Recognizing if Barbiturate Detox May Be Right for You
Those who experience addiction to barbiturates and require assistance through a detoxification program may experience:
- Intense cravings for barbiturates
- Needing to consume barbiturates in order to feel normal
- Lying to healthcare professionals and faking symptoms in order to obtain barbiturates
- Taking barbiturates frequently or in large doses
- Ceasing activities that were enjoyed before starting barbiturates
- Isolating from friends and family
- Having unsuccessful attempts at stopping the consumption of barbiturates
Different Types of Detox
There are many different types of detox programs available to those who have problems with substance abuse. Detox programs are safe, confidential, and medically supervised by trained staff members. Clients may receive medical assistance through the detoxification process when necessary. Detox programs are available for:
- Alcohol Addiction
- Cocaine Addiction
- Barbiturate Addiction
- Oxycodone Addiction
- Vicodin Addiction
- Percocet Addiction
- Tramadol Addiction
- Norco Addiction
- Heroin Addiction
- Fentanyl Addiction
- Crystal Meth Addiction
- Hydromorphone Addiction
- Lortab Addiction
- Morphine Addiction
Barbiturate Detox and Getting Help
Detoxing from barbiturates has the potential to be unpredictable. Withdrawal symptoms can vary greatly from person to person, and it is important to undergo detoxification in a safe and medically supervised setting. Those who attempt to stop using barbiturates on their own can face severe and life-threatening complications. Even when symptoms of withdrawal are not severe, they can be uncomfortable enough that the person may go back to consuming barbiturates in order to stop their discomfort.
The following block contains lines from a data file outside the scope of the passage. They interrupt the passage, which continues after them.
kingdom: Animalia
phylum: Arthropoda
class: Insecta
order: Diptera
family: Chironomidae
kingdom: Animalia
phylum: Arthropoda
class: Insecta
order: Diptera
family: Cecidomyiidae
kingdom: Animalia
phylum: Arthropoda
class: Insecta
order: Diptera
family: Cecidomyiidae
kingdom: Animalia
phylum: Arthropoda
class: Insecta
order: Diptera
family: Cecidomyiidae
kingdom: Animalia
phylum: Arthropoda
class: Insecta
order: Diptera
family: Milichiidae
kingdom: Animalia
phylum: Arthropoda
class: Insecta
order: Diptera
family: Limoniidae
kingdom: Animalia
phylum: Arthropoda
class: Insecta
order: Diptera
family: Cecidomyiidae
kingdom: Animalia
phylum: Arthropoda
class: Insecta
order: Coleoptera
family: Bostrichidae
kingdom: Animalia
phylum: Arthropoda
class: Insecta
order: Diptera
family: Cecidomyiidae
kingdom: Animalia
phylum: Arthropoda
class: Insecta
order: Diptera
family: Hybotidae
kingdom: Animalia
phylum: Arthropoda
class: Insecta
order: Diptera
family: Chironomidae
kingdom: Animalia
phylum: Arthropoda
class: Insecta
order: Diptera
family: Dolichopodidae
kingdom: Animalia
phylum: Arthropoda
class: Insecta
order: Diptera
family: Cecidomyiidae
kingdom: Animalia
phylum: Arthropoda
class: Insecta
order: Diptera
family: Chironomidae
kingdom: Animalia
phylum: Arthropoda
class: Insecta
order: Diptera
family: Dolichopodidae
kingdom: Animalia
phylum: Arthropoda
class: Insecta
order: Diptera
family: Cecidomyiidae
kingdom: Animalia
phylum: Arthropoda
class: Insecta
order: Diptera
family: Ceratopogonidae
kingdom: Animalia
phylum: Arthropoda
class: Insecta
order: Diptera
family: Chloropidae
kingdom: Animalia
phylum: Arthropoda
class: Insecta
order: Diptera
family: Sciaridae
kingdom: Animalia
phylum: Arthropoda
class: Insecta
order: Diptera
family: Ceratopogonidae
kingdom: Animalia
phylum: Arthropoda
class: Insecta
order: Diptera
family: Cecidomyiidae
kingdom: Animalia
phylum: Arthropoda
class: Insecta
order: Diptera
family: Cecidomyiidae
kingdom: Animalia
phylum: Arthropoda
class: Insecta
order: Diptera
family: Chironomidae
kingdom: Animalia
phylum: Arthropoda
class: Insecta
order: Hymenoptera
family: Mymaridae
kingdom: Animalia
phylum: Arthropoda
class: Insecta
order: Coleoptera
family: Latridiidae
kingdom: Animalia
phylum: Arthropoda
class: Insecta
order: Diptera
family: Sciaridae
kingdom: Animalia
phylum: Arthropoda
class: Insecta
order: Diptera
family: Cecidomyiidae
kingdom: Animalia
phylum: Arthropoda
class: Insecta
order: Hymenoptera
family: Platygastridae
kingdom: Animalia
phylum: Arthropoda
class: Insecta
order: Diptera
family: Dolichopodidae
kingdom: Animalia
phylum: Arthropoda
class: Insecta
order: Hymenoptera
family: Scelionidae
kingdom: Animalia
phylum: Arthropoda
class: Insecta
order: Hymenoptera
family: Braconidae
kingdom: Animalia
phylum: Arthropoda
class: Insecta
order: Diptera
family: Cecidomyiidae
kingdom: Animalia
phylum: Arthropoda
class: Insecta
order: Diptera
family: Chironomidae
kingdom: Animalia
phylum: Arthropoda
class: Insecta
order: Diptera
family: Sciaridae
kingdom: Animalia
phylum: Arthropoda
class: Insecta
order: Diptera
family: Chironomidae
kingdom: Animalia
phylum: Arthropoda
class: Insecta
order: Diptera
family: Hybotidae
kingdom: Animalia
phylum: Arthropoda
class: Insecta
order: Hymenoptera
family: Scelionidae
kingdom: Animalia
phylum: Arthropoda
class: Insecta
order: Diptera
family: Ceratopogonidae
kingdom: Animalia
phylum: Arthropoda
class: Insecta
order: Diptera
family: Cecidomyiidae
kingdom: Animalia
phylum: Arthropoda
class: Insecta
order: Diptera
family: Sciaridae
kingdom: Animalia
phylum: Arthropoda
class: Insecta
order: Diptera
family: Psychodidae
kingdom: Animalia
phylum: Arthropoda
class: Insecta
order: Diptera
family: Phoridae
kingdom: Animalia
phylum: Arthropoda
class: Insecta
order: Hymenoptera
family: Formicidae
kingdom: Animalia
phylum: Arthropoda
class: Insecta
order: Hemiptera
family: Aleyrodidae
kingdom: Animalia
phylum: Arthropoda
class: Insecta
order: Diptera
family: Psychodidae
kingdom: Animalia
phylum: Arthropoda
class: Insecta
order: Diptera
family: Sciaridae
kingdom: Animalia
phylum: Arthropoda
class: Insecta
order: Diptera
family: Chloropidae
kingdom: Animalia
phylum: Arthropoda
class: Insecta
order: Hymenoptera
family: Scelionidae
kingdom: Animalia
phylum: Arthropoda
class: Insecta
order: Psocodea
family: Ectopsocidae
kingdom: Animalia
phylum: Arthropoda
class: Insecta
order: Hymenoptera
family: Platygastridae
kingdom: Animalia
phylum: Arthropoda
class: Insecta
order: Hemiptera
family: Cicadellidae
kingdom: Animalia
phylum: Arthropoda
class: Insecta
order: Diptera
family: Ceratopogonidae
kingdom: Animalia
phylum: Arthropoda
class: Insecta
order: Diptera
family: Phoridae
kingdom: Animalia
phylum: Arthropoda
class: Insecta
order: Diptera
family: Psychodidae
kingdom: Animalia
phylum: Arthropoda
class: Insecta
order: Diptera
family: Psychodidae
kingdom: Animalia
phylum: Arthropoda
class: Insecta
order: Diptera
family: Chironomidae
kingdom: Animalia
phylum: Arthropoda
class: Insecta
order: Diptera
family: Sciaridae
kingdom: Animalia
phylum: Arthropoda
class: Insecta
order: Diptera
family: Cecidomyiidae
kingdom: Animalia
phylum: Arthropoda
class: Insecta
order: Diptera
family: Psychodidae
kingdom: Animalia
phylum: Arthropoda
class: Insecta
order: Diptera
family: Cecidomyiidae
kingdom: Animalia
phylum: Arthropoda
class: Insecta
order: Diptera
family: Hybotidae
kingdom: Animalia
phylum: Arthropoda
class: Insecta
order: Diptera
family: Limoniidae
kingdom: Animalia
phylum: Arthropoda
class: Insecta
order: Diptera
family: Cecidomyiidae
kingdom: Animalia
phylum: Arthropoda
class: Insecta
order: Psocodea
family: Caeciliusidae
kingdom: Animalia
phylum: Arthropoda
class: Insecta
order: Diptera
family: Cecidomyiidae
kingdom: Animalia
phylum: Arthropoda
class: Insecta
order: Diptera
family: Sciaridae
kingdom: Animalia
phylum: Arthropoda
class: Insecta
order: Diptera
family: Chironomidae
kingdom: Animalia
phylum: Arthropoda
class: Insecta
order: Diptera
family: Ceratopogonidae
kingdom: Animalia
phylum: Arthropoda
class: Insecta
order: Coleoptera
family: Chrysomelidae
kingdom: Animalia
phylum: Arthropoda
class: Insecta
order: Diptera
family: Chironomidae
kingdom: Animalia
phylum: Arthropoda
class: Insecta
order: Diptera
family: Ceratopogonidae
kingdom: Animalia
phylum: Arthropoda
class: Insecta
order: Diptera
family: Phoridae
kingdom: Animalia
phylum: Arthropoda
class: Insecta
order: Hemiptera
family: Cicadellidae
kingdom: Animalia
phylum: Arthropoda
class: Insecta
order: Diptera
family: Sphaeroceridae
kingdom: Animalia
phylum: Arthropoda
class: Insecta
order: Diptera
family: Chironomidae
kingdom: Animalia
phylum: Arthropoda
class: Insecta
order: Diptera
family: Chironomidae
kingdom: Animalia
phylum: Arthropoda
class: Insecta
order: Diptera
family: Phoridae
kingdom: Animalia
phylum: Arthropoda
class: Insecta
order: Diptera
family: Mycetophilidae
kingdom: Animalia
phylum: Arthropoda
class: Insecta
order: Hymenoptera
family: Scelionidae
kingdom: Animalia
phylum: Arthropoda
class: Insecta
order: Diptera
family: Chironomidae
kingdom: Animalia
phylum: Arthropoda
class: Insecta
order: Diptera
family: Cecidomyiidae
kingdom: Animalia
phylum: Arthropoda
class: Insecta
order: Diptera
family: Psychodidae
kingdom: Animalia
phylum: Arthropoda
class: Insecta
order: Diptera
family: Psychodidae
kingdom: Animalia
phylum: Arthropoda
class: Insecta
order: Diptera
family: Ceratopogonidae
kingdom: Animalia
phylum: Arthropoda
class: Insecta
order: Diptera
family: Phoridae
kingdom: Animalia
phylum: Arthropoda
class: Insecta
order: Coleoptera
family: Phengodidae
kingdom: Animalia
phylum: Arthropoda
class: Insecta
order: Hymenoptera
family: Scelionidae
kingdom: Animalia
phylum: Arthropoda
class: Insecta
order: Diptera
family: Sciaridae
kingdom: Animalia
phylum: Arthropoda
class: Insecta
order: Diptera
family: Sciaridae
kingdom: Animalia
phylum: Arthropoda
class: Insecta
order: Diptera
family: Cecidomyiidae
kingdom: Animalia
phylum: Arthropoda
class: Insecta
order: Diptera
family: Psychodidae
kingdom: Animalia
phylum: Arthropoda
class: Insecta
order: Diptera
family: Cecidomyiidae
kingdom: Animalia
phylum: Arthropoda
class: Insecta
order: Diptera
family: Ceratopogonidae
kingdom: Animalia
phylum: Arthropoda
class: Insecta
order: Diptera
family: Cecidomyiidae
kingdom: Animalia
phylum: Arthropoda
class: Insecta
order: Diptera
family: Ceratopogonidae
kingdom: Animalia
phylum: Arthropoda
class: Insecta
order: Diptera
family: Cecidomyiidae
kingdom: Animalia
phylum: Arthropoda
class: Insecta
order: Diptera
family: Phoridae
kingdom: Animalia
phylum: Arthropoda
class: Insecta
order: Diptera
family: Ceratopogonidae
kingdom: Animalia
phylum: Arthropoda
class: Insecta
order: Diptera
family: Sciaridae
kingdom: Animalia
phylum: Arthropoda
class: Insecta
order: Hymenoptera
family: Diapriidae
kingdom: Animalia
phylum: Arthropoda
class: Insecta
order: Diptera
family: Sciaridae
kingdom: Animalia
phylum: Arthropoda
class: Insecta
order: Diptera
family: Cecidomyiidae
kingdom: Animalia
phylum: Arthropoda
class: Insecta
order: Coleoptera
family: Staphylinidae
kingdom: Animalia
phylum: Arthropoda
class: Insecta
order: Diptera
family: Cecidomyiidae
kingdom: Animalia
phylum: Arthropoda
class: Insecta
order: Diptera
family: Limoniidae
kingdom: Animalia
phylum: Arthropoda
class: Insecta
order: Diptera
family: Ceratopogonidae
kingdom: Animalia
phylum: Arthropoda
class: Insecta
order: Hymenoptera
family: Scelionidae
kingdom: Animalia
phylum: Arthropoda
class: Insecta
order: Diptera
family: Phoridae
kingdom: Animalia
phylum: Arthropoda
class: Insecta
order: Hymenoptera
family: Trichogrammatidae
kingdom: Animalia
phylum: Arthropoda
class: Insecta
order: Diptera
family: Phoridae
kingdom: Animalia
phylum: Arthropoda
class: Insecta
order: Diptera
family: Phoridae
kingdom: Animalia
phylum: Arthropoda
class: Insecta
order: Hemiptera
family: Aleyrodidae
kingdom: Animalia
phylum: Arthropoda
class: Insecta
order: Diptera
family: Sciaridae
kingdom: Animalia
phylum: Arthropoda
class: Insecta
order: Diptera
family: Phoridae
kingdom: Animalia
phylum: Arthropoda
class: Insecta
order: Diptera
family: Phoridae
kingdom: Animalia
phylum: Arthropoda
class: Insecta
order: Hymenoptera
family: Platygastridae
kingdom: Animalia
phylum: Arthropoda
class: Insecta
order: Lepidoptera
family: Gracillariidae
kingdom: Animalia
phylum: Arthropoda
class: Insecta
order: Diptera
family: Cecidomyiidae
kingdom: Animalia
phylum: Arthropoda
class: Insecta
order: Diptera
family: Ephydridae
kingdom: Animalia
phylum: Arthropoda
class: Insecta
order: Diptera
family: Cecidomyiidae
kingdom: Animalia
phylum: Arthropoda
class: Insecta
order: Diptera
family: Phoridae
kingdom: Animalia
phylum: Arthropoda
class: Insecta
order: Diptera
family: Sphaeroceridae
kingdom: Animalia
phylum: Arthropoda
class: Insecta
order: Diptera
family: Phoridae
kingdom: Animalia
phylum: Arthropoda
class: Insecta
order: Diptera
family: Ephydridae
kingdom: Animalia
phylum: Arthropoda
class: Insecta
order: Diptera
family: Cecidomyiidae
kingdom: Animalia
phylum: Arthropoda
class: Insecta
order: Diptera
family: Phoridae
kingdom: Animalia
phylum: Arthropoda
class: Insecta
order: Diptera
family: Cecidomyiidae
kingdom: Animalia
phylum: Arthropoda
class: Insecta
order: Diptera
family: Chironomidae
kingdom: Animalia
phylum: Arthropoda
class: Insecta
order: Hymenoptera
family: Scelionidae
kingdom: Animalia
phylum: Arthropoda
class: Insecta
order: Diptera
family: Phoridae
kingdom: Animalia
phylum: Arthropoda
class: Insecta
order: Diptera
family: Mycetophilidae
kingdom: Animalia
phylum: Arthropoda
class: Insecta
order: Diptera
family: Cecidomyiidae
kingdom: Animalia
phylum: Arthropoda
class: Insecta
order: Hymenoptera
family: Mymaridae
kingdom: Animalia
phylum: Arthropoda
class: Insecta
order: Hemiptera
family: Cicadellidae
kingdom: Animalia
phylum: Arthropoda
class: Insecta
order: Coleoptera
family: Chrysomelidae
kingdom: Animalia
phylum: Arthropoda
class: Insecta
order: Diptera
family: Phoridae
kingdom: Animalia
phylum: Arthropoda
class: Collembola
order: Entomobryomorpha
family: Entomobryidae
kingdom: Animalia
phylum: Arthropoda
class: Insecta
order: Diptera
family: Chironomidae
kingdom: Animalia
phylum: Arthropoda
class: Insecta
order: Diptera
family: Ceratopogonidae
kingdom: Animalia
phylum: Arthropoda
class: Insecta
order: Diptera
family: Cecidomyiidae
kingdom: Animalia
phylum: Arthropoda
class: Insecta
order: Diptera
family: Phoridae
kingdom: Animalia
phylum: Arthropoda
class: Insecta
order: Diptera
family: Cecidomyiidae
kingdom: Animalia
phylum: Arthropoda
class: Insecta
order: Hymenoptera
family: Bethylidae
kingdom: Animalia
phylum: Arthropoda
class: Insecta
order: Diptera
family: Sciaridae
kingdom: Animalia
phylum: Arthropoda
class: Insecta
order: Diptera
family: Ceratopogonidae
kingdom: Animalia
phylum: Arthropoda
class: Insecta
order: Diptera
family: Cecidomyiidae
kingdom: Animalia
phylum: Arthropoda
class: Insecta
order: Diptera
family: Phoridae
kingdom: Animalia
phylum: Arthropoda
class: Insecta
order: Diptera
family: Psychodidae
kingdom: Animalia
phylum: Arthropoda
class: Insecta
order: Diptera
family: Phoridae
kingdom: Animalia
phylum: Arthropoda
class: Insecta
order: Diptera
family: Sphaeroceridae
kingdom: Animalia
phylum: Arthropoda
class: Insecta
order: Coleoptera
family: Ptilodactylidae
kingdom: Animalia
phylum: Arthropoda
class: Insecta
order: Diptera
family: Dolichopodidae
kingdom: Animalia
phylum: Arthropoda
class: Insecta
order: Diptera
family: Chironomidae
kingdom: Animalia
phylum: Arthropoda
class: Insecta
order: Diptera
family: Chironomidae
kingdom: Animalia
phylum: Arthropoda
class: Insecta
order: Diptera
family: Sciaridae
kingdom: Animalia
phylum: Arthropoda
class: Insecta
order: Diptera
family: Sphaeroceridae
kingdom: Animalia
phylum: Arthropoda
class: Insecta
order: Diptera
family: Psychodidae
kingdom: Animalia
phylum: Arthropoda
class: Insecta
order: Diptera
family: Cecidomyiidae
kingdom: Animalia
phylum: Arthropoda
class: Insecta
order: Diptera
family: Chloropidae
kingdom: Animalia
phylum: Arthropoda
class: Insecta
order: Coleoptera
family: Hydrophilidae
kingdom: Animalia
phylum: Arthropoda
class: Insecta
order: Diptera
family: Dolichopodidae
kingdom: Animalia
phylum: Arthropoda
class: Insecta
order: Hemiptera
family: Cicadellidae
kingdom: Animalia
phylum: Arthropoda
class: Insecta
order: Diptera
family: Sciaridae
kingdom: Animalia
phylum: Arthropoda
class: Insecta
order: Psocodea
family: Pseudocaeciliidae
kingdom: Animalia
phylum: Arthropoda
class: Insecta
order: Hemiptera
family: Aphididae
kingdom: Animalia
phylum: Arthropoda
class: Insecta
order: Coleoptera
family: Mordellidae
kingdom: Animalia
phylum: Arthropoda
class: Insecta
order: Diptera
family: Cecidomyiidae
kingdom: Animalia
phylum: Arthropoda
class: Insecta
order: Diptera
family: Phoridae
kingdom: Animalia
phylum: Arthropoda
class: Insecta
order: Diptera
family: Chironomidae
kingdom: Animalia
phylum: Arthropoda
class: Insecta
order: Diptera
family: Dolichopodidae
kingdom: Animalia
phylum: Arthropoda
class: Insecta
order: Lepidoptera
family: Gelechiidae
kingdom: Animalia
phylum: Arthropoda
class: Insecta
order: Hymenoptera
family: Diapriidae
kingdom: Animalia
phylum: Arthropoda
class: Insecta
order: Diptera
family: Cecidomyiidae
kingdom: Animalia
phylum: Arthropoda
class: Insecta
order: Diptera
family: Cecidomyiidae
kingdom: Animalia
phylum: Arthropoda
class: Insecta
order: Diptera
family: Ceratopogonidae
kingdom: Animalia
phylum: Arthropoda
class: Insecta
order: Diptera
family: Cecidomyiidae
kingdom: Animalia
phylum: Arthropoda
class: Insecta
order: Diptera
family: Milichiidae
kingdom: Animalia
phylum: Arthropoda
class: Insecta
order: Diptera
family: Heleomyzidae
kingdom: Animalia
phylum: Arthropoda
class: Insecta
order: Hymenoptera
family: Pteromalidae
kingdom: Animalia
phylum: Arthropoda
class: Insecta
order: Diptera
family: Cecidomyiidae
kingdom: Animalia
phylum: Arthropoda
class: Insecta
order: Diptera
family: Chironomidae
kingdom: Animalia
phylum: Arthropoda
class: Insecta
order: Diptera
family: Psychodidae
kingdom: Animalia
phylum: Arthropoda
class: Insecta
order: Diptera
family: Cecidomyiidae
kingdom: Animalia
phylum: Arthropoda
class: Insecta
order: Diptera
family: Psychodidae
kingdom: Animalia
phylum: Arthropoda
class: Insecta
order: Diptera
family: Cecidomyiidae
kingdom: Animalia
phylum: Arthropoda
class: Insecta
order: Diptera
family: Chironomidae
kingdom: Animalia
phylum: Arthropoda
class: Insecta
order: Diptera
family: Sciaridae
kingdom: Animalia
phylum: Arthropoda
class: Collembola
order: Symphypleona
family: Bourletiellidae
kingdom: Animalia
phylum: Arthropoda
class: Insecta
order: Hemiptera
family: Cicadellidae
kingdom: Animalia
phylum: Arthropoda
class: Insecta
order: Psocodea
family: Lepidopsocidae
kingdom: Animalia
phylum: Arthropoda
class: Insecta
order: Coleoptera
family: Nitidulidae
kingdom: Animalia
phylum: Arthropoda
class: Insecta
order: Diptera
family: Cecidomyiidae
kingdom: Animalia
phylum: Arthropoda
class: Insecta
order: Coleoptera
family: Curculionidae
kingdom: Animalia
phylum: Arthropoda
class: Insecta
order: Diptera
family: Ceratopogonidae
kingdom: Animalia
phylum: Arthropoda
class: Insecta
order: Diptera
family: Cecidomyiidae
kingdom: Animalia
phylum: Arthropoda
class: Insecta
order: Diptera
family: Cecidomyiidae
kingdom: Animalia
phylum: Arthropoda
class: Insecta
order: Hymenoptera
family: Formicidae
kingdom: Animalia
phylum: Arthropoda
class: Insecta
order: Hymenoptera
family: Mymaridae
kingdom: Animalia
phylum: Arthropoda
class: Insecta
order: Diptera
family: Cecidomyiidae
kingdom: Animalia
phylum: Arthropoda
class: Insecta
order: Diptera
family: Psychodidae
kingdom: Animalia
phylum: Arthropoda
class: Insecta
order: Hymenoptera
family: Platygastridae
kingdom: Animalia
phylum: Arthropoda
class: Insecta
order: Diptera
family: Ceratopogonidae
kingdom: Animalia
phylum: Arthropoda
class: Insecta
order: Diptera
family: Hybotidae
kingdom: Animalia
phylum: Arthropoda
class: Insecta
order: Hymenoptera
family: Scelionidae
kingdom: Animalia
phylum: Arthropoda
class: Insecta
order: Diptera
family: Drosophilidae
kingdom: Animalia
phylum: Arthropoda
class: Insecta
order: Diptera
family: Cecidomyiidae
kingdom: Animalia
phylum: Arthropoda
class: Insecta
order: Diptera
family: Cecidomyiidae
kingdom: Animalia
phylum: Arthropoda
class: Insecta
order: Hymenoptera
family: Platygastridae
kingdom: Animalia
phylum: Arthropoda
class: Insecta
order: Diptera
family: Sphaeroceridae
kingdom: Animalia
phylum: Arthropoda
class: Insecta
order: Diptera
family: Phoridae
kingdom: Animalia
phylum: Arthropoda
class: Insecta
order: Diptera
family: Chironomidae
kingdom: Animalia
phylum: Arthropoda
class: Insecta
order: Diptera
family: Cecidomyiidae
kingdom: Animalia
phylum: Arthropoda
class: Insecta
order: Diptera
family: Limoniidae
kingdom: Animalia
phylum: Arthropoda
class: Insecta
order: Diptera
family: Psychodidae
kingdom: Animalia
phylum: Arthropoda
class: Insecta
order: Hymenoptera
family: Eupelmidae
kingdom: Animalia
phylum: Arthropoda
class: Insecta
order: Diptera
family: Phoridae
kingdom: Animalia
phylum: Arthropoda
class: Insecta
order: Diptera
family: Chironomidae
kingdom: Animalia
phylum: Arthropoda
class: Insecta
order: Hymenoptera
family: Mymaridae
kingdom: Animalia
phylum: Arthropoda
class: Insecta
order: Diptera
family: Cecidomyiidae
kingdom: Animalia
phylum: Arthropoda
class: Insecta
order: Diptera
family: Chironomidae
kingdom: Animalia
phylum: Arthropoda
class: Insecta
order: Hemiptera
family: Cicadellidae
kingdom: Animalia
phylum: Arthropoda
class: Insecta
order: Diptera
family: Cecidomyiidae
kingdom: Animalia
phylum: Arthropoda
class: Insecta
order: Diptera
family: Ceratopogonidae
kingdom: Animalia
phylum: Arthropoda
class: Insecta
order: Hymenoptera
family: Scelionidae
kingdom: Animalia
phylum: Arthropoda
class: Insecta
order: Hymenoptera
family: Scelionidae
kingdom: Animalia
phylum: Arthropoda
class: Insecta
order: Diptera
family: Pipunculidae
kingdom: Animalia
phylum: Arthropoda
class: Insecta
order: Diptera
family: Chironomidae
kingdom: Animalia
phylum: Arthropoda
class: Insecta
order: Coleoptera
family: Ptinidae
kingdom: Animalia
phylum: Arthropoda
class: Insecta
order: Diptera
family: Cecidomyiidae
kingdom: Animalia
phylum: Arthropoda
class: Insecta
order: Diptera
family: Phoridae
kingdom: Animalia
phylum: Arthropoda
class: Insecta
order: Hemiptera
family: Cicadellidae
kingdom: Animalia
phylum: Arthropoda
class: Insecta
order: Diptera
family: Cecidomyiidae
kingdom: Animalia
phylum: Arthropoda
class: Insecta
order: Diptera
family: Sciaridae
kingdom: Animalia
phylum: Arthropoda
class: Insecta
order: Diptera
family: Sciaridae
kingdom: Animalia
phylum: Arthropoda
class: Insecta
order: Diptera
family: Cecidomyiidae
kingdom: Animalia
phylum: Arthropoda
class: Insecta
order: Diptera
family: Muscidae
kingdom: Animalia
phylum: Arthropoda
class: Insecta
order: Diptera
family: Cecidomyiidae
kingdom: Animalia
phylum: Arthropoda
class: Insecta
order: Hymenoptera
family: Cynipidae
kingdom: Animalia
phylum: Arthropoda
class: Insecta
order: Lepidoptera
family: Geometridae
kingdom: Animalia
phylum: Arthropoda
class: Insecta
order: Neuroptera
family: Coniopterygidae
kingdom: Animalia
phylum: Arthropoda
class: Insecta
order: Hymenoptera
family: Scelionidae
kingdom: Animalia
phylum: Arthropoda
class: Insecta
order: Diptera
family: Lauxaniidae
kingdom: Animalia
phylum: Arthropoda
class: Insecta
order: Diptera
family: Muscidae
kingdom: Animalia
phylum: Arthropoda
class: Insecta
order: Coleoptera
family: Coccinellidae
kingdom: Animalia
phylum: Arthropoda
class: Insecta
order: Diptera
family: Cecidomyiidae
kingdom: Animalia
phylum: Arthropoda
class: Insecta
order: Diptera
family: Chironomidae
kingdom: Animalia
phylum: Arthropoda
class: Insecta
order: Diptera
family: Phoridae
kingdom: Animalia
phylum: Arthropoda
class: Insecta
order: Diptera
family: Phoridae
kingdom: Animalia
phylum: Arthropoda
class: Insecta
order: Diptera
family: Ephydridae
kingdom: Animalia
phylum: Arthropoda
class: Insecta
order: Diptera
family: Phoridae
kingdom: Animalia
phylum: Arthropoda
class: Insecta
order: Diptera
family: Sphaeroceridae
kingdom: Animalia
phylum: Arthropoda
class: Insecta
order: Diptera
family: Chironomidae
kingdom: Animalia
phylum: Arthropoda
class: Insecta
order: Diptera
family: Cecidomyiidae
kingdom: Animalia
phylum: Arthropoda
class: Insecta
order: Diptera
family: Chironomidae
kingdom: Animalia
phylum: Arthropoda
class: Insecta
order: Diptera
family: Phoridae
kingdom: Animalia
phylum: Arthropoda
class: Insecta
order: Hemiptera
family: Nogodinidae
The detoxification process is the first step toward a healthy recovery. After the completion of a detox program, it is important for those addicted to barbiturates to continue their treatment in an inpatient or outpatient recovery program. During treatment, clients are taught skills that will help them properly cope with triggers, deal with cravings appropriately, and prevent instances of relapse. Underlying mental health issues are also addressed within addiction treatment programs in order to help patients achieve long-lasting recovery.